Dataset items:
+--

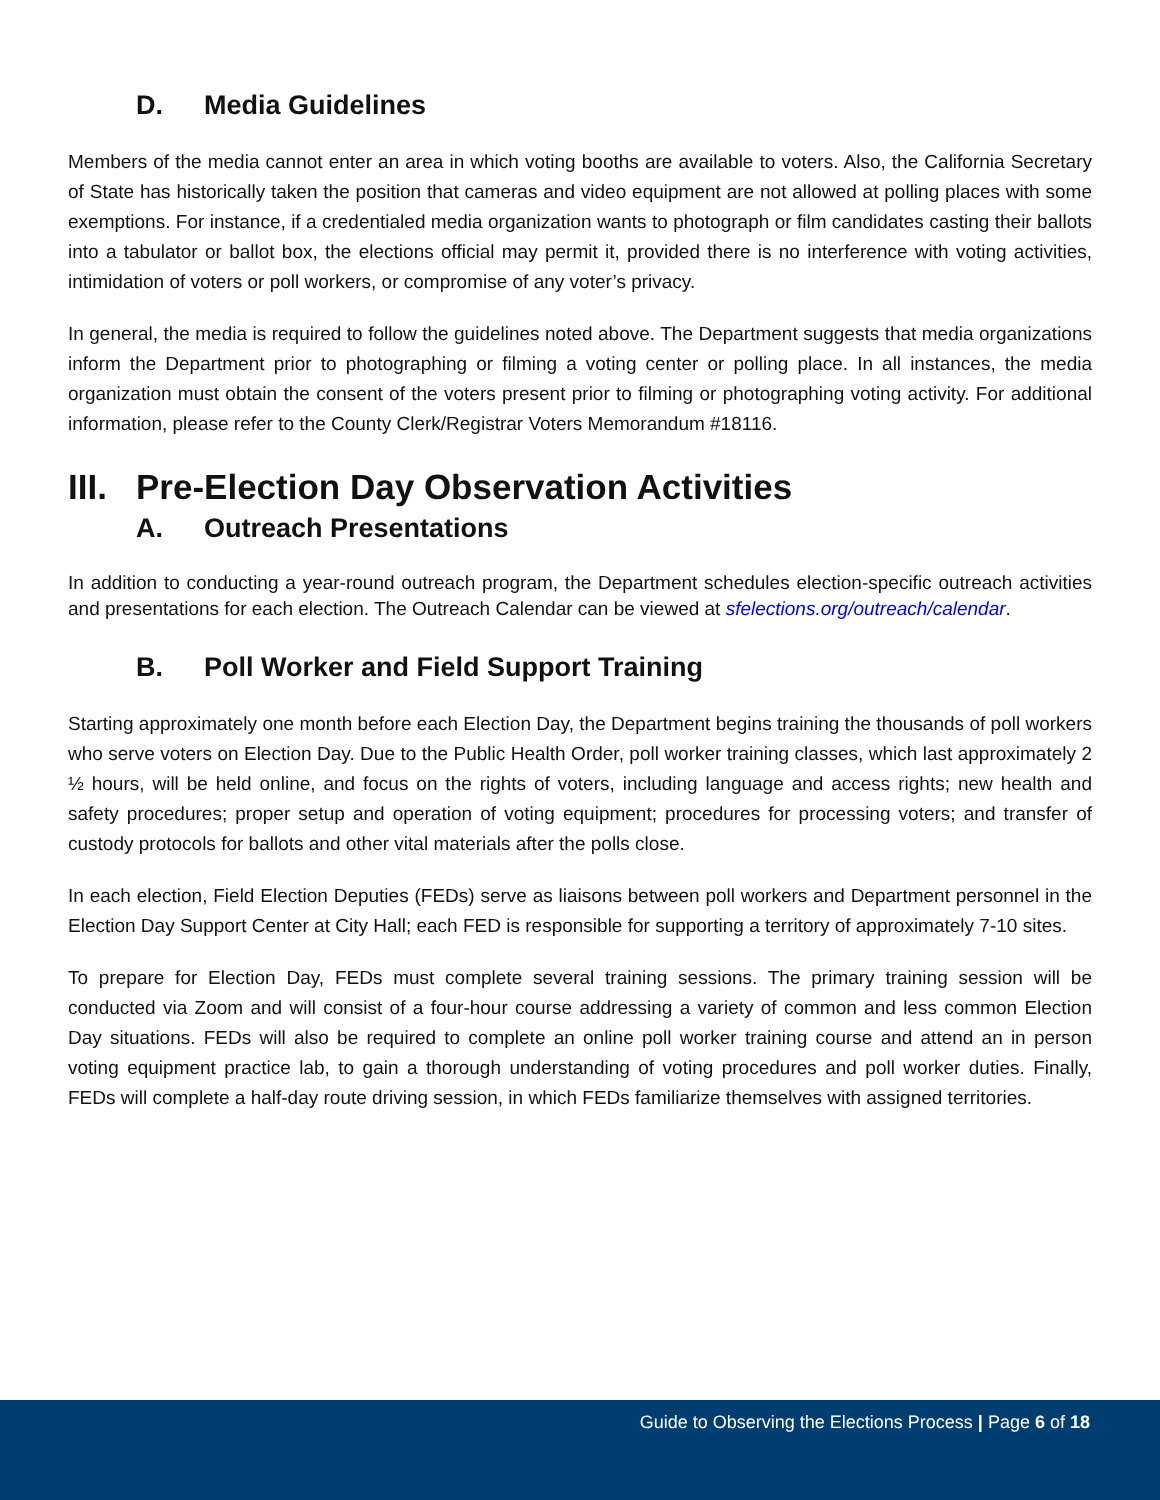D. Media Guidelines
Members of the media cannot enter an area in which voting booths are available to voters. Also, the California Secretary of State has historically taken the position that cameras and video equipment are not allowed at polling places with some exemptions. For instance, if a credentialed media organization wants to photograph or film candidates casting their ballots into a tabulator or ballot box, the elections official may permit it, provided there is no interference with voting activities, intimidation of voters or poll workers, or compromise of any voter’s privacy.
In general, the media is required to follow the guidelines noted above. The Department suggests that media organizations inform the Department prior to photographing or filming a voting center or polling place. In all instances, the media organization must obtain the consent of the voters present prior to filming or photographing voting activity. For additional information, please refer to the County Clerk/Registrar Voters Memorandum #18116.
III. Pre-Election Day Observation Activities
A. Outreach Presentations
In addition to conducting a year-round outreach program, the Department schedules election-specific outreach activities and presentations for each election. The Outreach Calendar can be viewed at sfelections.org/outreach/calendar.
B. Poll Worker and Field Support Training
Starting approximately one month before each Election Day, the Department begins training the thousands of poll workers who serve voters on Election Day. Due to the Public Health Order, poll worker training classes, which last approximately 2 ½ hours, will be held online, and focus on the rights of voters, including language and access rights; new health and safety procedures; proper setup and operation of voting equipment; procedures for processing voters; and transfer of custody protocols for ballots and other vital materials after the polls close.
In each election, Field Election Deputies (FEDs) serve as liaisons between poll workers and Department personnel in the Election Day Support Center at City Hall; each FED is responsible for supporting a territory of approximately 7-10 sites.
To prepare for Election Day, FEDs must complete several training sessions. The primary training session will be conducted via Zoom and will consist of a four-hour course addressing a variety of common and less common Election Day situations. FEDs will also be required to complete an online poll worker training course and attend an in person voting equipment practice lab, to gain a thorough understanding of voting procedures and poll worker duties. Finally, FEDs will complete a half-day route driving session, in which FEDs familiarize themselves with assigned territories.
Guide to Observing the Elections Process | Page 6 of 18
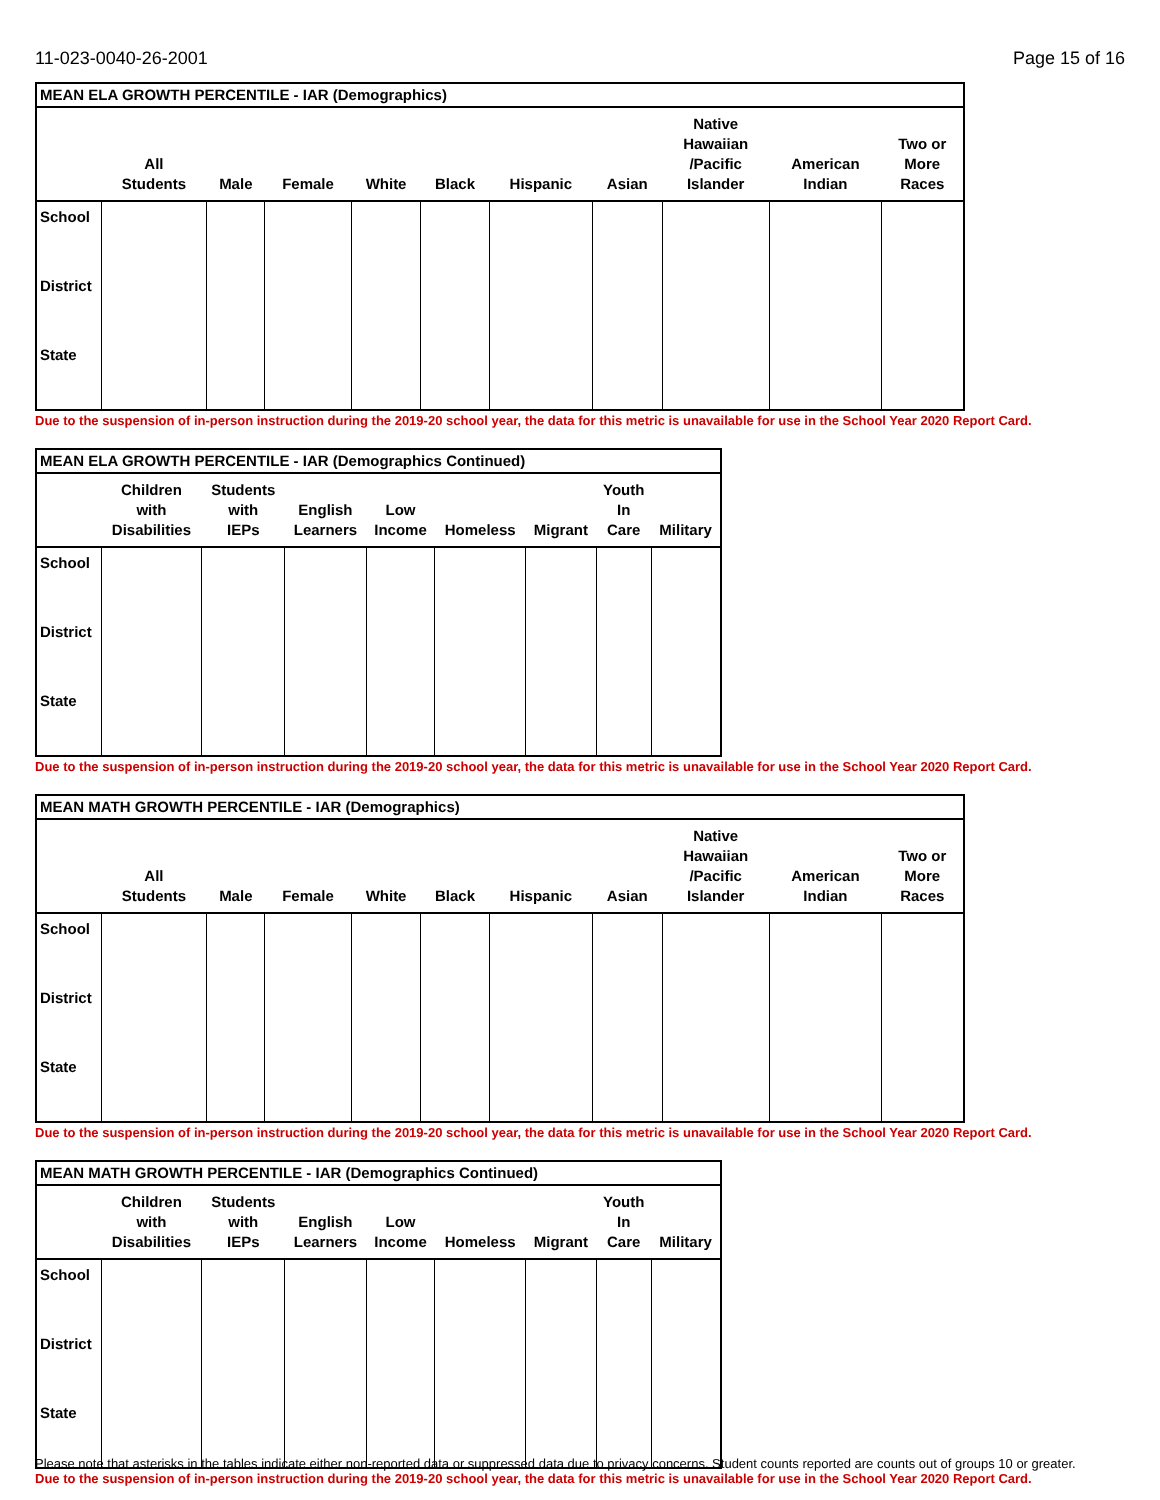11-023-0040-26-2001 Page 15 of 16
| MEAN ELA GROWTH PERCENTILE - IAR (Demographics) | | | | | | | | | | |
| | All Students | Male | Female | White | Black | Hispanic | Asian | Native Hawaiian /Pacific Islander | American Indian | Two or More Races |
| School | | | | | | | | | | |
| District | | | | | | | | | | |
| State | | | | | | | | | | |
Due to the suspension of in-person instruction during the 2019-20 school year, the data for this metric is unavailable for use in the School Year 2020 Report Card.
| MEAN ELA GROWTH PERCENTILE - IAR (Demographics Continued) | | | | | | | | |
| | Children with Disabilities | Students with IEPs | English Learners | Low Income | Homeless | Migrant | Youth In Care | Military |
| School | | | | | | | | |
| District | | | | | | | | |
| State | | | | | | | | |
Due to the suspension of in-person instruction during the 2019-20 school year, the data for this metric is unavailable for use in the School Year 2020 Report Card.
| MEAN MATH GROWTH PERCENTILE - IAR (Demographics) | | | | | | | | | | |
| | All Students | Male | Female | White | Black | Hispanic | Asian | Native Hawaiian /Pacific Islander | American Indian | Two or More Races |
| School | | | | | | | | | | |
| District | | | | | | | | | | |
| State | | | | | | | | | | |
Due to the suspension of in-person instruction during the 2019-20 school year, the data for this metric is unavailable for use in the School Year 2020 Report Card.
| MEAN MATH GROWTH PERCENTILE - IAR (Demographics Continued) | | | | | | | | |
| | Children with Disabilities | Students with IEPs | English Learners | Low Income | Homeless | Migrant | Youth In Care | Military |
| School | | | | | | | | |
| District | | | | | | | | |
| State | | | | | | | | |
Due to the suspension of in-person instruction during the 2019-20 school year, the data for this metric is unavailable for use in the School Year 2020 Report Card.
Please note that asterisks in the tables indicate either non-reported data or suppressed data due to privacy concerns. Student counts reported are counts out of groups 10 or greater.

+--

_Action item:_ Your output should be the full set of entries above, restated word for word and free of pictures.

_Solution to this problem:_
D. Media Guidelines
Members of the media cannot enter an area in which voting booths are available to voters. Also, the California Secretary of State has historically taken the position that cameras and video equipment are not allowed at polling places with some exemptions. For instance, if a credentialed media organization wants to photograph or film candidates casting their ballots into a tabulator or ballot box, the elections official may permit it, provided there is no interference with voting activities, intimidation of voters or poll workers, or compromise of any voter’s privacy.
In general, the media is required to follow the guidelines noted above. The Department suggests that media organizations inform the Department prior to photographing or filming a voting center or polling place. In all instances, the media organization must obtain the consent of the voters present prior to filming or photographing voting activity. For additional information, please refer to the County Clerk/Registrar Voters Memorandum #18116.
III. Pre-Election Day Observation Activities
A. Outreach Presentations
In addition to conducting a year-round outreach program, the Department schedules election-specific outreach activities and presentations for each election. The Outreach Calendar can be viewed at sfelections.org/outreach/calendar.
B. Poll Worker and Field Support Training
Starting approximately one month before each Election Day, the Department begins training the thousands of poll workers who serve voters on Election Day. Due to the Public Health Order, poll worker training classes, which last approximately 2 ½ hours, will be held online, and focus on the rights of voters, including language and access rights; new health and safety procedures; proper setup and operation of voting equipment; procedures for processing voters; and transfer of custody protocols for ballots and other vital materials after the polls close.
In each election, Field Election Deputies (FEDs) serve as liaisons between poll workers and Department personnel in the Election Day Support Center at City Hall; each FED is responsible for supporting a territory of approximately 7-10 sites.
To prepare for Election Day, FEDs must complete several training sessions. The primary training session will be conducted via Zoom and will consist of a four-hour course addressing a variety of common and less common Election Day situations. FEDs will also be required to complete an online poll worker training course and attend an in person voting equipment practice lab, to gain a thorough understanding of voting procedures and poll worker duties. Finally, FEDs will complete a half-day route driving session, in which FEDs familiarize themselves with assigned territories.
Guide to Observing the Elections Process | Page 6 of 18
11-023-0040-26-2001 Page 15 of 16
| MEAN ELA GROWTH PERCENTILE - IAR (Demographics) | | | | | | | | | | |
| | All Students | Male | Female | White | Black | Hispanic | Asian | Native Hawaiian /Pacific Islander | American Indian | Two or More Races |
| School | | | | | | | | | | |
| District | | | | | | | | | | |
| State | | | | | | | | | | |
Due to the suspension of in-person instruction during the 2019-20 school year, the data for this metric is unavailable for use in the School Year 2020 Report Card.
| MEAN ELA GROWTH PERCENTILE - IAR (Demographics Continued) | | | | | | | | |
| | Children with Disabilities | Students with IEPs | English Learners | Low Income | Homeless | Migrant | Youth In Care | Military |
| School | | | | | | | | |
| District | | | | | | | | |
| State | | | | | | | | |
Due to the suspension of in-person instruction during the 2019-20 school year, the data for this metric is unavailable for use in the School Year 2020 Report Card.
| MEAN MATH GROWTH PERCENTILE - IAR (Demographics) | | | | | | | | | | |
| | All Students | Male | Female | White | Black | Hispanic | Asian | Native Hawaiian /Pacific Islander | American Indian | Two or More Races |
| School | | | | | | | | | | |
| District | | | | | | | | | | |
| State | | | | | | | | | | |
Due to the suspension of in-person instruction during the 2019-20 school year, the data for this metric is unavailable for use in the School Year 2020 Report Card.
| MEAN MATH GROWTH PERCENTILE - IAR (Demographics Continued) | | | | | | | | |
| | Children with Disabilities | Students with IEPs | English Learners | Low Income | Homeless | Migrant | Youth In Care | Military |
| School | | | | | | | | |
| District | | | | | | | | |
| State | | | | | | | | |
Due to the suspension of in-person instruction during the 2019-20 school year, the data for this metric is unavailable for use in the School Year 2020 Report Card.
Please note that asterisks in the tables indicate either non-reported data or suppressed data due to privacy concerns. Student counts reported are counts out of groups 10 or greater.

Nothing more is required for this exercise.